Implementation:Allenai Open instruct Save Final Model
| Type | Function |
|---|---|
| Source | open_instruct/grpo_fast.py:L1697-1722
|
| Dependencies | ray, torch, transformers, huggingface_hub |
| Last Updated | 2026-02-07 00:00 GMT |
Overview
Concrete function for saving the final trained GRPO model and optionally launching downstream evaluation jobs, provided by the Open Instruct library.
Description
save_final_model() is called at the end of GRPO training to persist the final policy model. It:
- Logs the final training step and output directory.
- Issues parallel
save_model.remote()calls to all learner Ray actors, which:
* Gather model weights (if DeepSpeed stage 3).

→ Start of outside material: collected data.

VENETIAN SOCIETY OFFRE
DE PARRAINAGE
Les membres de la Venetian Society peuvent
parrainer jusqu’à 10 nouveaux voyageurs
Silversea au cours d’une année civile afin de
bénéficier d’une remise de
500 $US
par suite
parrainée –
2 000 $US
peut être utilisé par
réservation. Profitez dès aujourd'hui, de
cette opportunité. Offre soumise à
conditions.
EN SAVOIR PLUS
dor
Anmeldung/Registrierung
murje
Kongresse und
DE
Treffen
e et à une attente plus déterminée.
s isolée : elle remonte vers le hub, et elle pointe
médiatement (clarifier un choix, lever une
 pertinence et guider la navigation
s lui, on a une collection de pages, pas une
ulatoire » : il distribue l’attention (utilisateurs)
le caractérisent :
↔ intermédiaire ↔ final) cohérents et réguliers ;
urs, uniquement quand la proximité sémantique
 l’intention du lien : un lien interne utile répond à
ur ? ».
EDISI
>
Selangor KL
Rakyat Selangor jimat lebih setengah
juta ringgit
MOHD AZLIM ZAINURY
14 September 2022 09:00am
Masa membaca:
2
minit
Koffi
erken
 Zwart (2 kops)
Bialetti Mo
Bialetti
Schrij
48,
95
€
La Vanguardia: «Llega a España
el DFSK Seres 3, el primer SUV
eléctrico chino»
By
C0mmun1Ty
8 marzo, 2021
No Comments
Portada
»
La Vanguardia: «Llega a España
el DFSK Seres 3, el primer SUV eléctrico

* Save model weights in HuggingFace format (model.safetensors).
* Save the tokenizer and chat template configuration.
* Only rank 0 actually writes to disk; other ranks participate in the all-gather.
- Waits for all save operations to complete with a progress bar.
- If
try_launch_beaker_eval_jobs_on_weka=Trueand running on Beaker, launches evaluation jobs for the saved model using the configured evaluation tasks and workspace.

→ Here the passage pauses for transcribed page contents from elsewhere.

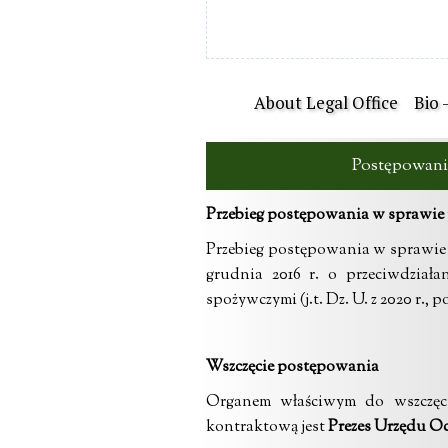
About Legal Office
Bio 
Postępowanie
Przebieg postępowania w sprawie 
Przebieg postępowania w sprawie 
grudnia 2016 r. o przeciwdział
spożywczymi (j.t. Dz. U. z 2020 r., poz
Wszczęcie postępowania
Organem właściwym do wszczęci
kontraktową jest
Prezes Urzędu O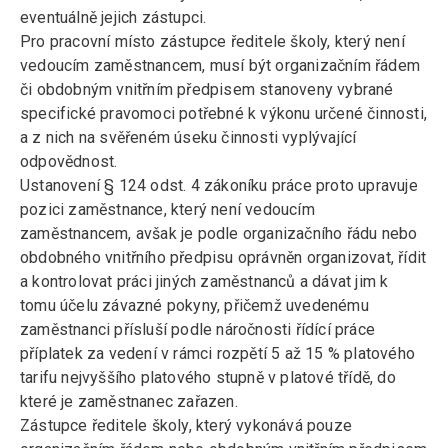
eventuálně jejich zástupci.
Pro pracovní místo zástupce ředitele školy, který není
vedoucím zaměstnancem, musí být organizačním řádem
či obdobným vnitřním předpisem stanoveny vybrané
specifické pravomoci potřebné k výkonu určené činnosti,
a z nich na svěřeném úseku činnosti vyplývající
odpovědnost.
Ustanovení § 124 odst. 4 zákoníku práce proto upravuje
pozici zaměstnance, který není vedoucím
zaměstnancem, avšak je podle organizačního řádu nebo
obdobného vnitřního předpisu oprávněn organizovat, řídit
a kontrolovat práci jiných zaměstnanců a dávat jim k
tomu účelu závazné pokyny, přičemž uvedenému
zaměstnanci přísluší podle náročnosti řídící práce
příplatek za vedení v rámci rozpětí 5 až 15 % platového
tarifu nejvyššího platového stupně v platové třídě, do
které je zaměstnanec zařazen.
Zástupce ředitele školy, který vykonává pouze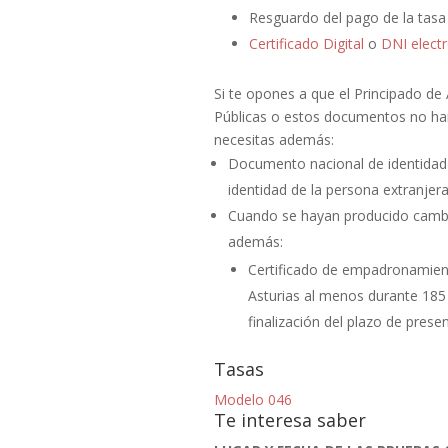
Resguardo del pago de la tasa 
Certificado Digital
o
DNI elect
Si te opones a que el Principado de
Públicas o estos documentos no han
necesitas además:
Documento nacional de identidad 
identidad de la persona extranjera
Cuando se hayan producido cambio
además:
Certificado de empadronamiento
Asturias al menos durante 185 
finalización del plazo de presen
Tasas
Modelo 046
Te interesa saber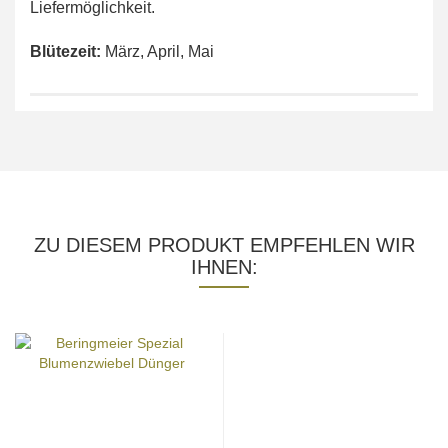
Liefermöglichkeit.
Blütezeit:
März, April, Mai
ZU DIESEM PRODUKT EMPFEHLEN WIR
IHNEN:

The function uses ray_get_with_progress() to provide a visual progress indicator during the potentially slow save operation (especially for large models on networked storage).
Usage
Called exactly once at the end of training, after the last training step completes. This is separate from intermediate checkpoint saves (handled by maybe_save_checkpoint()), which save at regular intervals during training.
Code Reference
Source Location
- Repository: Open Instruct
- File:
open_instruct/grpo_fast.py
Signature
def save_final_model(
args: grpo_utils.ExperimentConfig,
policy_group: ModelGroup,
tokenizer: PreTrainedTokenizer,
training_step: int,
wandb_url: str,
chat_template_name: str,
) -> None:
Import
from open_instruct.grpo_fast import save_final_model
I/O Contract
Inputs
| Name | Type | Description |
|---|---|---|
args |
ExperimentConfig |
Experiment config providing output_dir, try_launch_beaker_eval_jobs_on_weka, hf_repo_revision, and world_size.
|
policy_group |
ModelGroup |
Group of Ray actor handles for all learner processes. |
tokenizer |
PreTrainedTokenizer |
Tokenizer to save alongside the model. |
training_step |
int |
Final training step number (for logging). |
wandb_url |
str |
Weights & Biases run URL (passed to evaluation jobs for linking). |
chat_template_name |
str |
Name of the chat template to include in saved model configuration. |
Outputs
| Name | Type | Description |
|---|---|---|
| Model files (side effect) | Files on disk | Model weights (model.safetensors), tokenizer files, and configuration are written to args.output_dir.
|
| Evaluation jobs (side effect) | Beaker jobs | Optional: Evaluation jobs are launched on the Beaker platform. |
Usage Examples
from open_instruct.grpo_fast import save_final_model
# At the end of the training loop:
save_final_model(
args=experiment_config,
policy_group=policy_group,
tokenizer=tokenizer,
training_step=1000,
wandb_url="https://wandb.ai/team/project/runs/abc123",
chat_template_name="tulu",
)
# The model is now saved to experiment_config.output_dir
# e.g., /output/grpo_olmo_7b/
# Contents:
# model.safetensors
# config.json
# tokenizer.json
# tokenizer_config.json
# special_tokens_map.json